Outras vezes, uma combinação de diferentes factores individuais pode ter afectado a biodisponibilidade, a farmacocinética e a penetração cerebral do fluralaner no cão Kooikerhondje e, portanto, pode ter provocado a disfunção neurológica. Estes podem incluir a variabilidade interindividual do pH gastrointestinal, tempo de esvaziamento gástrico, duração do trânsito intestinal, ligação da proteína plasmática assim como a idade e sexo do animal. Além disso, as diferenças na constituição corporal relacionadas com a raça podem desempenhar um papel para a margem de segurança dos medicamentos. No entanto, em estudos de eficácia de fluralaner , várias raças de cães e mestiços foram incluídas e não foram observadas diferenças óbvias na segurança das drogas entre as raças.

Um outro fator que influencia a farmacocinética do fluralaner pode ser o estado prandial do cão no momento da aplicação das drogas, pois é bem conhecido que a alimentação afeta a fisiologia gastrointestinal e, portanto, pode afetar a absorção das drogas e a biodisponibilidade . Um estudo investigando a influência da alimentação simultânea na farmacocinética do fluralaner revelou que não houve diferenças dramáticas entre cães jejuados e alimentados, mas que a alimentação aumentou significativamente a biodisponibilidade do fluralaner dos comprimidos mastigáveis Bravecto® . Como a recomendação do fabricante é administrar Bravecto® na alimentação ou ao redor dela, como foi realizado no cão Kooikerhondje, a alimentação é sugerida para desempenhar um papel menor no presente caso.
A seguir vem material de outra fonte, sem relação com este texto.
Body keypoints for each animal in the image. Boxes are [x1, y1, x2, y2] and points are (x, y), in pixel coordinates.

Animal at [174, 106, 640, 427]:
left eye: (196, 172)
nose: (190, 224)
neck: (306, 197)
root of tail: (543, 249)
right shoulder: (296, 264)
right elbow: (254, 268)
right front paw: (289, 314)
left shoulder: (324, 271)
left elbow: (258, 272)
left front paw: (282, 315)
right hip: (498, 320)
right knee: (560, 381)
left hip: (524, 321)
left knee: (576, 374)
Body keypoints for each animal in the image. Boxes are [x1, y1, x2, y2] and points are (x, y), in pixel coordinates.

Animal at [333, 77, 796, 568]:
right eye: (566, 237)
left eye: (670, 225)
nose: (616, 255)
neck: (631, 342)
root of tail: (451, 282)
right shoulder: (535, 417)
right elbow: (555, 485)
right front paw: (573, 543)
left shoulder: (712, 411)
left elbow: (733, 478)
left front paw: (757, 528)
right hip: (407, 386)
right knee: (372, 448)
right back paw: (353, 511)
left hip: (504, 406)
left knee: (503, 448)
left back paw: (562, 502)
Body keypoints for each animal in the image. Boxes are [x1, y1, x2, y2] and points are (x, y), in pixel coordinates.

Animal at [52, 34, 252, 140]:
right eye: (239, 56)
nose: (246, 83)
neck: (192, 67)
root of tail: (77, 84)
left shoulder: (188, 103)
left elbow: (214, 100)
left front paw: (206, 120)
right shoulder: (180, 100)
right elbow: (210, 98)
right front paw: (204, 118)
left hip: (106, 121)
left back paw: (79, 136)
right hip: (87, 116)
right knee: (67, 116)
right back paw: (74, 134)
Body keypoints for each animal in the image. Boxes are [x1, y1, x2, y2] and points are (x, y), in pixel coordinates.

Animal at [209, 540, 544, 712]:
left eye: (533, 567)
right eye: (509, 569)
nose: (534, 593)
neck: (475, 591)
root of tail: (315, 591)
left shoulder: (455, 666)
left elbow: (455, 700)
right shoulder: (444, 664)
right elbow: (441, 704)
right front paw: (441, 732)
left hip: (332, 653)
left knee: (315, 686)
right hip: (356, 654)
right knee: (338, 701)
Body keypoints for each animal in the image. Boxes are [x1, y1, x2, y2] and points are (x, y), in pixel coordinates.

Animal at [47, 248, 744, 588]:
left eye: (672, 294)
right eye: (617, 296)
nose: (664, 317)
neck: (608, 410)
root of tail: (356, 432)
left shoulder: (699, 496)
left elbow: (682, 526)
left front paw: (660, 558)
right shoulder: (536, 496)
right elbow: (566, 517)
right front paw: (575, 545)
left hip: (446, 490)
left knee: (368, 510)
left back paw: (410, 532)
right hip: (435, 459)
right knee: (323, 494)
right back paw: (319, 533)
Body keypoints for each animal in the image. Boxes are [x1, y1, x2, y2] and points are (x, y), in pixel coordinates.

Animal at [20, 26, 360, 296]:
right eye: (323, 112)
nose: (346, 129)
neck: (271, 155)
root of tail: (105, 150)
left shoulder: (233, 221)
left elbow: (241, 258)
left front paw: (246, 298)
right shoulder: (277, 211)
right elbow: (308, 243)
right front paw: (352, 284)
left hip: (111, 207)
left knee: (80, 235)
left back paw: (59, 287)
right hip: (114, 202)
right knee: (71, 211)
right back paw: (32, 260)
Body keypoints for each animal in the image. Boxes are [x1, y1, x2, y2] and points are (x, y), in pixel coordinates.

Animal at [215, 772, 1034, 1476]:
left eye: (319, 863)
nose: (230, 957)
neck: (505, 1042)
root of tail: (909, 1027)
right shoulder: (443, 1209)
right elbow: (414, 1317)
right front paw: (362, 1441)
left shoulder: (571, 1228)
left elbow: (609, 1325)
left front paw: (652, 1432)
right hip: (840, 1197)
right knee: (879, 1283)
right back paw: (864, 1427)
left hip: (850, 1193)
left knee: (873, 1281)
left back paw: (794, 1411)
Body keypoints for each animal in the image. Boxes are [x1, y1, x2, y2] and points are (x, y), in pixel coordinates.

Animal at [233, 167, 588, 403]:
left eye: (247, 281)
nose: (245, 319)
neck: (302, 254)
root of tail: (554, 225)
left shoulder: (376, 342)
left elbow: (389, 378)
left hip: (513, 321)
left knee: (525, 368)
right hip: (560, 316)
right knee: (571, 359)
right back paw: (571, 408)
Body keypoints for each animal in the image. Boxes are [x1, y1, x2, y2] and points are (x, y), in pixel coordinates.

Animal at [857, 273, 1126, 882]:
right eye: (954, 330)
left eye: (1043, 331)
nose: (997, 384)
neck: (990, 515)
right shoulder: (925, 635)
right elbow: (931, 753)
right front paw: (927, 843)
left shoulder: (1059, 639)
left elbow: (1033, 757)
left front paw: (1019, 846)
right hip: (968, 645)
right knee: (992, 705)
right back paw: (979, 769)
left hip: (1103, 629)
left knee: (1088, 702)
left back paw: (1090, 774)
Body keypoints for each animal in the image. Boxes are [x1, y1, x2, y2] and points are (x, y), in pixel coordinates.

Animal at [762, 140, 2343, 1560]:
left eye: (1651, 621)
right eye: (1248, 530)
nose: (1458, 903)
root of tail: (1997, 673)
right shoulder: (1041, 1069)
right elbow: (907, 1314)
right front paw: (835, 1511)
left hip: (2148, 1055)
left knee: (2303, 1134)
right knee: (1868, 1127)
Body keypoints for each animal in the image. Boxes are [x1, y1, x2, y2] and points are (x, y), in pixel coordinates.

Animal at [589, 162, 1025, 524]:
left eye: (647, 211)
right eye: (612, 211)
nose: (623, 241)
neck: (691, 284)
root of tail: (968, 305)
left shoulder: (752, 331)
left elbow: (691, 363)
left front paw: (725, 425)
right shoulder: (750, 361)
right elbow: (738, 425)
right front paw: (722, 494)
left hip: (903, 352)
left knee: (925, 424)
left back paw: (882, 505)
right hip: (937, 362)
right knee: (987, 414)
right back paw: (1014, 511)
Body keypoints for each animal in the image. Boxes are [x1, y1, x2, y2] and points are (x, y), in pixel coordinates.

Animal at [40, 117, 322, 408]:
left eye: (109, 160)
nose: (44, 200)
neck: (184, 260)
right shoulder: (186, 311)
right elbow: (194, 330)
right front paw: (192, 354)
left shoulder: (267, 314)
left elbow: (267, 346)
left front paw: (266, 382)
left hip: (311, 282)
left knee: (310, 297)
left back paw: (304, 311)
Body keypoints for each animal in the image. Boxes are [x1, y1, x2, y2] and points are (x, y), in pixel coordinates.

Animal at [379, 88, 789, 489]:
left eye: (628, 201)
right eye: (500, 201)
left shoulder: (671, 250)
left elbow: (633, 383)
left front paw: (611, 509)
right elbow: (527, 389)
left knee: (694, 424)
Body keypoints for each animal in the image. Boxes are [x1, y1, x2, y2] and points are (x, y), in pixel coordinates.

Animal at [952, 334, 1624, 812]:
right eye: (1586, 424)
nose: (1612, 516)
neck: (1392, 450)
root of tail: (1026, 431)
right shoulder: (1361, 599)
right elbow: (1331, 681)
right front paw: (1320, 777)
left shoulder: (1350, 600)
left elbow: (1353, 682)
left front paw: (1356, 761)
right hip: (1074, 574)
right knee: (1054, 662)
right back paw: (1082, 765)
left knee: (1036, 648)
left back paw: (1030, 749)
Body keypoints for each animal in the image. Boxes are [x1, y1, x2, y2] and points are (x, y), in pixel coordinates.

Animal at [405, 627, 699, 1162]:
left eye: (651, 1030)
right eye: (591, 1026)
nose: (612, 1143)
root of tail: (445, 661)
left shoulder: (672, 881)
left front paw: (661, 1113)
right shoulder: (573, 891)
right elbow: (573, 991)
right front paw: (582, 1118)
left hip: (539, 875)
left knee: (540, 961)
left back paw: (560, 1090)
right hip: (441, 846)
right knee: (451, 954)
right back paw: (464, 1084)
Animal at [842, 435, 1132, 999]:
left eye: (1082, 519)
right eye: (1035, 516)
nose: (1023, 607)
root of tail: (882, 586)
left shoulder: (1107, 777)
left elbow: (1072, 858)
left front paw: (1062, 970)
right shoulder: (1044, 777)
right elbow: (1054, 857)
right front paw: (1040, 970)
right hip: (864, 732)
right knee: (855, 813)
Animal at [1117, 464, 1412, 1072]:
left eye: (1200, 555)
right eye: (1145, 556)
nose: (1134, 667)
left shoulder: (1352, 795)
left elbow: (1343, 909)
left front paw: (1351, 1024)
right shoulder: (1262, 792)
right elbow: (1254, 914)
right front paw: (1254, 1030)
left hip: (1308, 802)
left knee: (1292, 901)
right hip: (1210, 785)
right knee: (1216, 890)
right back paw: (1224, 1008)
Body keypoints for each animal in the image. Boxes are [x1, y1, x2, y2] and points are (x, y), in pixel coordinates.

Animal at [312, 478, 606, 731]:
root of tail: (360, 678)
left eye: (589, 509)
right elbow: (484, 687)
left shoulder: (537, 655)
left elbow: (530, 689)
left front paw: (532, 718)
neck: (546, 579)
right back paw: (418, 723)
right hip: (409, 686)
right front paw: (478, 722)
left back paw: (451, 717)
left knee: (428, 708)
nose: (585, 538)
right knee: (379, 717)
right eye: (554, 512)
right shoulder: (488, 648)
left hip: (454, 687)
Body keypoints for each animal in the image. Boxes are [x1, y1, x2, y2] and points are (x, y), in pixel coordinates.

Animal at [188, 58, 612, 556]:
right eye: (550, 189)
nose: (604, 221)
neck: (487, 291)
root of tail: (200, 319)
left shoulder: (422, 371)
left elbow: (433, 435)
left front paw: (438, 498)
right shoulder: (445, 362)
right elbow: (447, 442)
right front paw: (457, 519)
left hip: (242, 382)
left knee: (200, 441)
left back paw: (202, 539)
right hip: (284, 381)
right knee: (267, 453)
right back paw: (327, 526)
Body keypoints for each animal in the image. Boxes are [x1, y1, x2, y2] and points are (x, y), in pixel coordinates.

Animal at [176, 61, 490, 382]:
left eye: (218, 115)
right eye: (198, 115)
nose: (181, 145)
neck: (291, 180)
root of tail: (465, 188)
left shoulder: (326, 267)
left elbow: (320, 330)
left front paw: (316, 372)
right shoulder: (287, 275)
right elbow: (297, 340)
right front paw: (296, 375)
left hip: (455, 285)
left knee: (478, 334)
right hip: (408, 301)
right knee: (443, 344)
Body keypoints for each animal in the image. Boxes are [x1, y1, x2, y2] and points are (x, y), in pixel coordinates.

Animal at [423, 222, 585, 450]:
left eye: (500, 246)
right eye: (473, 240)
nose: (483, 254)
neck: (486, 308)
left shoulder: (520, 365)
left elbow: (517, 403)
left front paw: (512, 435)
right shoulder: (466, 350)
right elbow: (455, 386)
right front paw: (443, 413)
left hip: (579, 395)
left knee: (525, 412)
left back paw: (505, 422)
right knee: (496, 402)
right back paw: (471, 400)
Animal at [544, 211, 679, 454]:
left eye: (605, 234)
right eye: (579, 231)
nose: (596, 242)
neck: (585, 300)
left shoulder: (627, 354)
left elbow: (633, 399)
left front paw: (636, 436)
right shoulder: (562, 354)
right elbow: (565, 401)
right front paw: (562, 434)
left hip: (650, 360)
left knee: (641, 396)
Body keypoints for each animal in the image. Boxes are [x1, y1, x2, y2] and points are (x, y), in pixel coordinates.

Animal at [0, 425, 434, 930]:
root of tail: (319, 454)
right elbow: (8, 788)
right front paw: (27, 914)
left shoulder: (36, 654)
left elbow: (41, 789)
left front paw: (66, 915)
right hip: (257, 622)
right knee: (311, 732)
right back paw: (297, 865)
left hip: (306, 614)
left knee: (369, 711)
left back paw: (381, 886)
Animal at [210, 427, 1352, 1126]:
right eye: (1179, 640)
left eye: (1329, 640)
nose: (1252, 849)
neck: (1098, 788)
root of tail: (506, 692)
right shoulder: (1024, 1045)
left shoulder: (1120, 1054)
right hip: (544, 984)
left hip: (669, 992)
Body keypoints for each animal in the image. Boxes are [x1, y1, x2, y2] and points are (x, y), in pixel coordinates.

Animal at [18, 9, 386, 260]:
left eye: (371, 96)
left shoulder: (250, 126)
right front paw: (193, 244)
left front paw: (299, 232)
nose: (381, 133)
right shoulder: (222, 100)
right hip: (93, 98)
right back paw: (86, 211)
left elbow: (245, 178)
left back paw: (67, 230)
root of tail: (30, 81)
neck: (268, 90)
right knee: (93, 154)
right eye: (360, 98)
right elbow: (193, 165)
De notar que os sinais neurológicos foram transitórios e resolvidos sem qualquer tratamento no cão Kooikerhondje. Isto pode ser explicado pelo aumento dos níveis de drogas no cérebro ao redor do plasma fluralaner Tmax, alcançado em média em cães beagle após a administração de Bravecto® . Neste caso, a melhoria do estado do cão e o desaparecimento de disfunções neurológicas pode ser simplesmente explicada pela eliminação da droga e declínio da concentração da droga relevante no cérebro. Portanto, no caso atual não foi necessário nenhum tratamento específico e não pode ser recomendado até que os mecanismos moleculares por trás dos sinais observados de toxicidade neurológica em cães sejam melhor compreendidos. Com base no suposto mecanismo de bloqueio dos receptores Cys-loop, agonistas receptores GABAA como benzodiazepínicos ou propofol podem ser uma opção de tratamento, mas até agora não há nenhuma experiência clínica com isso. Além disso, a administração de uma emulsão lipídica intravenosa (ILE) pode ser útil. Este tratamento era anteriormente administrado em casos de intoxicação com drogas lipofílicas, como a ivermectina em cães. A fim de prevenir a re-circulação enterohepática do fluralaner, a administração de carvão ativado também pode ser útil. Em geral, dependendo da gravidade dos eventos adversos neurológicos e do estado geral de saúde do paciente, o tratamento sintomático e os cuidados de apoio são recomendados como foi realizado no presente caso.